One of the great results that Ptolemy was able to do in this book, in addition to all the astronomy and mathematics in it, was something we'll focus on now. This is the part in which Ptolemy constructs a table of values where one could put in the arc length they were interested in, and then read off what the chord length would need to be.

As we've said, he started with certain chord lengths that were fairly easy to determine, and of course one of the things that you have to decide as you come into this, is what your radius is going to be. The circumference of a circle is 360 degrees. It's going to be easiest to work with chord lengths if we measure them in the same units that we use to measure arc length. So we really want to measure the chord length in degrees.

Well if we have a circle of circumference 360, that means that we're going to need a radius which is 360/(2pi), which is a little bit more than 57 degrees. It's about 57 degrees, 17 minutes, and 45 seconds. That's very difficult to work with, so what Ptolemy and the other early astronomers usually did, was to convert everything to minutes. So the total circumference of the circle, would be 360x60=21,600 minutes. Then the radius in minutes is approximately 3,438.

Ptolemy was then able to take the values of chord length that he knew, for example 72 degrees and 60 degrees, and then work out how the chord length of a given arc could be determined if you knew the chord lengths of two arcs that added up to that. Or equivalently, if you knew the chord length of one arc, and the chord length for a smaller arc, he found the formula for finding the chord length of the difference.

This is equivalent to our modern formulas for finding the sine of a sum of angles, or the sine of a difference of angles:

sin(a-b) = sina x √(1-sin²b) - sinb x √(1-sin²a)

So by using these he was able to find an exact value for the chord length of 12 degrees:

chord 12° = 2sin6° = 2sin(36°-30°)

Then you can also use this formula if you know the chord length for a given arc. You can find the chord length for half of that arc, so once you know the chord length for 12°, you can find the chord length for 6°, 3°, 3/2°, or 3/4°:

sin3° = √(1-√(1-sin²6°))/2

sin3/2° = √(1-√(1-sin²3°))/2

sin3/4° = √(1-√(1-sin²(3/2°)))/2

Yet that doesn't give you the chord length for 1 degree, and this was something Ptolemy really wanted to work out, to quite a bit of accuracy. One of the advantages of using the same unit of measure to measure the arc length and chord length, is that as we take smaller and smaller arcs, the ratio between the chord length and the arc length should approach one.

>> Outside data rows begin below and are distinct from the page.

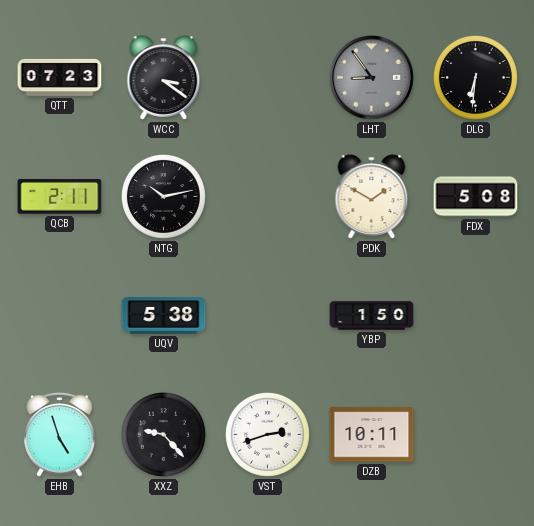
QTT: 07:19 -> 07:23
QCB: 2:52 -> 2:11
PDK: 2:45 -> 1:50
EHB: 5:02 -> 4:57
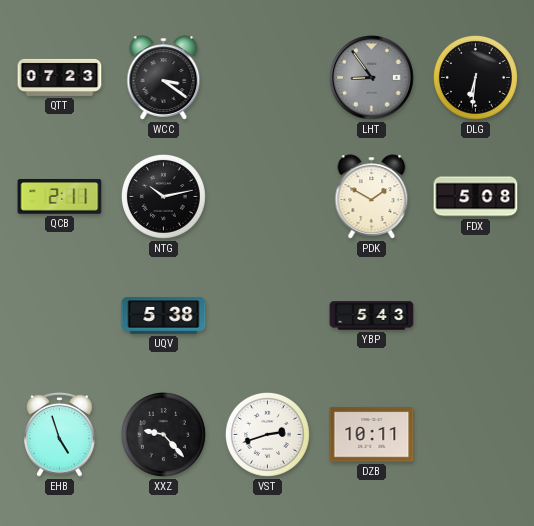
YBP: 1:50 -> 5:43
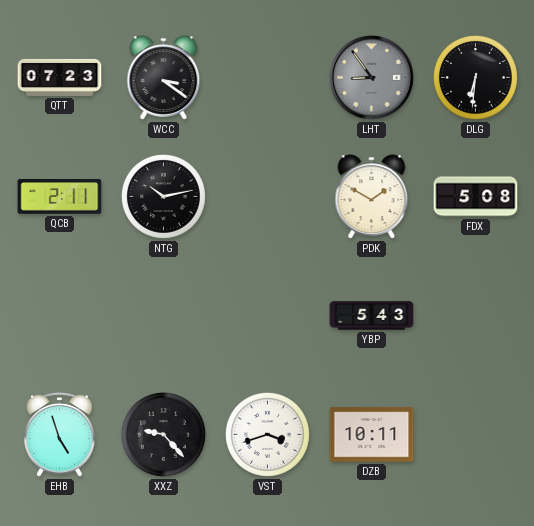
UQV: 5:38 -> none
VST: 2:42 -> 3:42
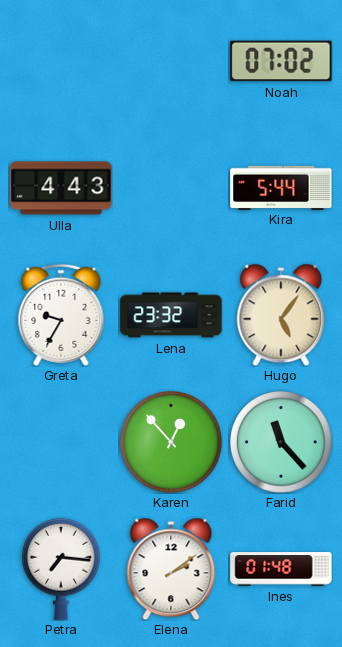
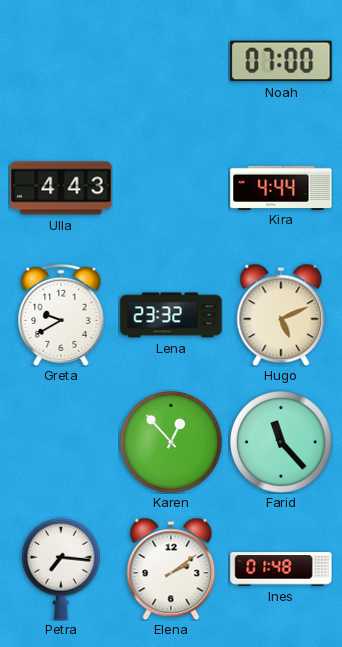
Noah: 07:02 -> 07:00
Kira: 5:44 -> 4:44
Greta: 9:35 -> 9:40
Hugo: 5:06 -> 5:11
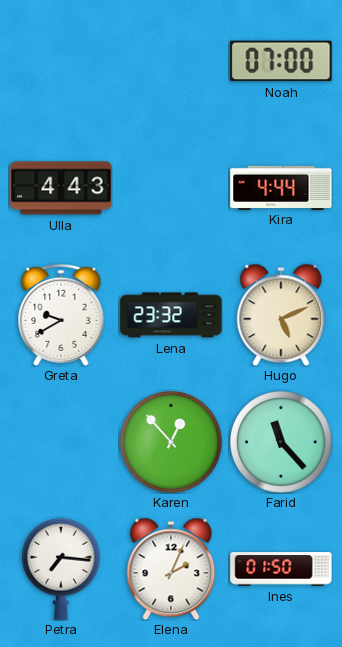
Elena: 2:09 -> 2:04
Ines: 01:48 -> 01:50
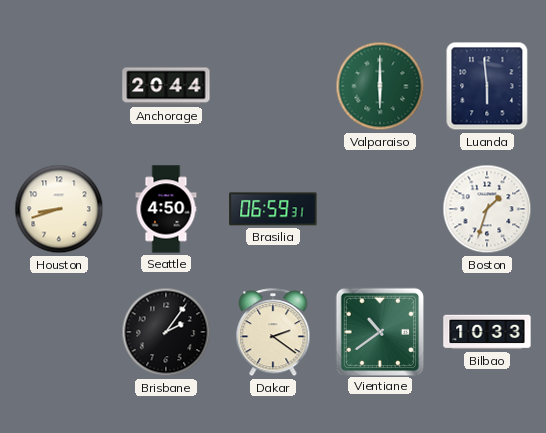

So for very very small arcs, we can assume that they're approximately equal. That means that the 3/4 degree arc, divided by the chord of 3/4, should about equal the arc of one degree divided by the chord of one degree. That tells you that the chord of one degree is very close to the reciprocal of 3/4, which if 4/3, times the chord of 3/4:

chord 1° ≈ 4/3 x chord 3/4°

He knew the exact value of a chord of 3/4, and could then use that in order to find a very very close approximation to the chord of one degree, and once he had the chord of one degree, he could find the chord of half a degree. Once he had that, and he had this formula, if you know the chord of one arc length and another, you can add them together. So he was able to build up an entire table of chord lengths, in intervals of half a degree.

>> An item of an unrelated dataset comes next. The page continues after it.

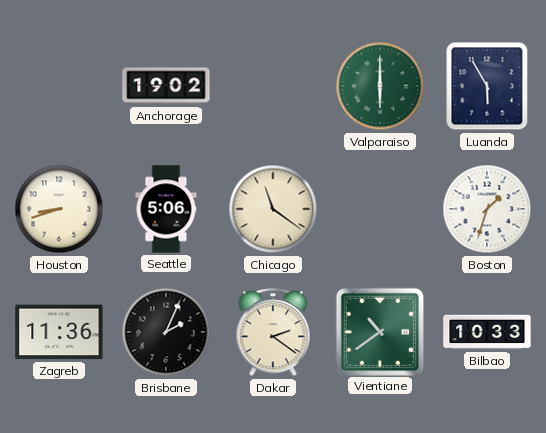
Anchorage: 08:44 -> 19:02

If you know the chord length for half a degree, that corresponds to the sine of a quarter of a degree. Effectively what Ptolemy was able to construct, was a table of values of the sine, down to just a quarter of a degree at a time.

Now Ptolemy was 2nd century CE, and as we've said, Greek mathematics really ends at about 400 CE. Fortunately though, this was not at the end of the developments in astronomy, because these astronomical works that came out of the Eastern Mediterranean would be imported into India, where the astronomers would pick up this idea, carrying it much further, also bringing in many new ideas in mathematics. In particular, one of the things we'll see in the next lecture, is how this work on trigonometry would lead to a general appreciation for polynomials.